WHAT THIS TASK INVOLVES:
Please pick out and copy every line of the data below that contains the string "https", matching case exactly.
START ENTRIES PROVIDED
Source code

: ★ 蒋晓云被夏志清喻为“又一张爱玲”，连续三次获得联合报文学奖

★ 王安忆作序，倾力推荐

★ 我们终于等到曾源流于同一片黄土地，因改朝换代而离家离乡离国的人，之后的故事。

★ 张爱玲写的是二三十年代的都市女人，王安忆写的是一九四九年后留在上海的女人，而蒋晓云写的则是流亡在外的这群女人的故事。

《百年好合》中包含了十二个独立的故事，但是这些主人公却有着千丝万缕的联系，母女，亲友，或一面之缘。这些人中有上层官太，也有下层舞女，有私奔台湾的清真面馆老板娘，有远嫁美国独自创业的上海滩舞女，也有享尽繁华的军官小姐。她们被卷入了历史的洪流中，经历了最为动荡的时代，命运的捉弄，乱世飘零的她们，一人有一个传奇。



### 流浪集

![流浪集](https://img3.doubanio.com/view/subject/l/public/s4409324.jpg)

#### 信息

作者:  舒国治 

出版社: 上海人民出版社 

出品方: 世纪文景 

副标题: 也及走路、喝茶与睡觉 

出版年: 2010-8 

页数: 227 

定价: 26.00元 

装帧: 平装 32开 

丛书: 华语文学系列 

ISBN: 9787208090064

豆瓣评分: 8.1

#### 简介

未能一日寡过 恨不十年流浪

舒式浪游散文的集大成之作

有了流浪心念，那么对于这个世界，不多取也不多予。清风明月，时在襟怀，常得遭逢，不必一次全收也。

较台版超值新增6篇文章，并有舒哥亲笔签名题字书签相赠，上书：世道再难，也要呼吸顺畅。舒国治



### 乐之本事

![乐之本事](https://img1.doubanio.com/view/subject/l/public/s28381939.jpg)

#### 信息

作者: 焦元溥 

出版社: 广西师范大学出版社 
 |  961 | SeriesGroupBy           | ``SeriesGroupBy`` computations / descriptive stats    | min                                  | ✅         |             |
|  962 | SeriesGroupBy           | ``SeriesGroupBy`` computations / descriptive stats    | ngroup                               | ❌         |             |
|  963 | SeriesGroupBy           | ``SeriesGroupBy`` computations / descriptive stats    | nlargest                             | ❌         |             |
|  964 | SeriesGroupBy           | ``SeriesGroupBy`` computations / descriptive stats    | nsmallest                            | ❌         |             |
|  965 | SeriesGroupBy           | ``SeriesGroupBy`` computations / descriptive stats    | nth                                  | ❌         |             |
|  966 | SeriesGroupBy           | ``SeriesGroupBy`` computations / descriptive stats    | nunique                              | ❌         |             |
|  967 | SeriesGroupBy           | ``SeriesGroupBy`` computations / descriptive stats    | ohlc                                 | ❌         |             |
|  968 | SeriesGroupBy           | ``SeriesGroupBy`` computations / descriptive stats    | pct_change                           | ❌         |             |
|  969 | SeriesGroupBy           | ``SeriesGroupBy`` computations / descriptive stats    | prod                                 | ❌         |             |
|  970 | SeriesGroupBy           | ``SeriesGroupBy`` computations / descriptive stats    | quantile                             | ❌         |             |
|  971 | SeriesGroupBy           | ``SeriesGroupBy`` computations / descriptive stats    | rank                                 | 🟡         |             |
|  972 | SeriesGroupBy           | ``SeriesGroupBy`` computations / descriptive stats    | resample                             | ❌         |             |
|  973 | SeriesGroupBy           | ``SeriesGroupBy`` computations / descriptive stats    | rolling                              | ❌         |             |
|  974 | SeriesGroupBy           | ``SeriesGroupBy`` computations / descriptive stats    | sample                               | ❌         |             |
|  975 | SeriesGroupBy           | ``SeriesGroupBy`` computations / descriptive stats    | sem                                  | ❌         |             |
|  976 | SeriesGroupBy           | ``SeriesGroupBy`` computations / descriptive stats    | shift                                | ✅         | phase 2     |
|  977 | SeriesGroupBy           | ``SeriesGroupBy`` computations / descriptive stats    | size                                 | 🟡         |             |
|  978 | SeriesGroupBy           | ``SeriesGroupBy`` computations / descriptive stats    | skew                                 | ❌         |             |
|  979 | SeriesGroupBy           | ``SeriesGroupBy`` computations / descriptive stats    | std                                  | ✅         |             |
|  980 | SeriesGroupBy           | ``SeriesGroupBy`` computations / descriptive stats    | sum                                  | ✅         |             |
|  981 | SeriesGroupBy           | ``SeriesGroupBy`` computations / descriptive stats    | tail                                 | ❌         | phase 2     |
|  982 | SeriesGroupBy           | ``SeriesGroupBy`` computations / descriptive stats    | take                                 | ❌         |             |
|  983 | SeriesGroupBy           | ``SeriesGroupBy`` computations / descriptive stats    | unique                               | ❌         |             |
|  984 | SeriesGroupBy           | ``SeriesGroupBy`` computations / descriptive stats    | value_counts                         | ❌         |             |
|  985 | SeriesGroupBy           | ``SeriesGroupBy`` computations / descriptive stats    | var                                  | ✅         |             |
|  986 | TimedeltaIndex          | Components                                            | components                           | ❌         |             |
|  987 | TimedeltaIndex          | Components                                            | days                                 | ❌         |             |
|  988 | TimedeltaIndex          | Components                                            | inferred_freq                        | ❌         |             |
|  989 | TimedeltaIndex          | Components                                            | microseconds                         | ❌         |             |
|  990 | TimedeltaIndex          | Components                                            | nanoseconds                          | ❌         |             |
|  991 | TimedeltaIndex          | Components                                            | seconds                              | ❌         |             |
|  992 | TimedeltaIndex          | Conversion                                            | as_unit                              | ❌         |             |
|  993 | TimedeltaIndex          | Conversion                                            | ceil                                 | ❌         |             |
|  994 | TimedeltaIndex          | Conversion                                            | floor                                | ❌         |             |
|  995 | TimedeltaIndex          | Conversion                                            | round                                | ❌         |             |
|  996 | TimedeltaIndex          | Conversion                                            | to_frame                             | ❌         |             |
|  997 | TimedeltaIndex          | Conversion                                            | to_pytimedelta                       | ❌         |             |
END ENTRIES PROVIDED
WRITTEN RESPONSE:
![流浪集](https://img3.doubanio.com/view/subject/l/public/s4409324.jpg)
![乐之本事](https://img1.doubanio.com/view/subject/l/public/s28381939.jpg)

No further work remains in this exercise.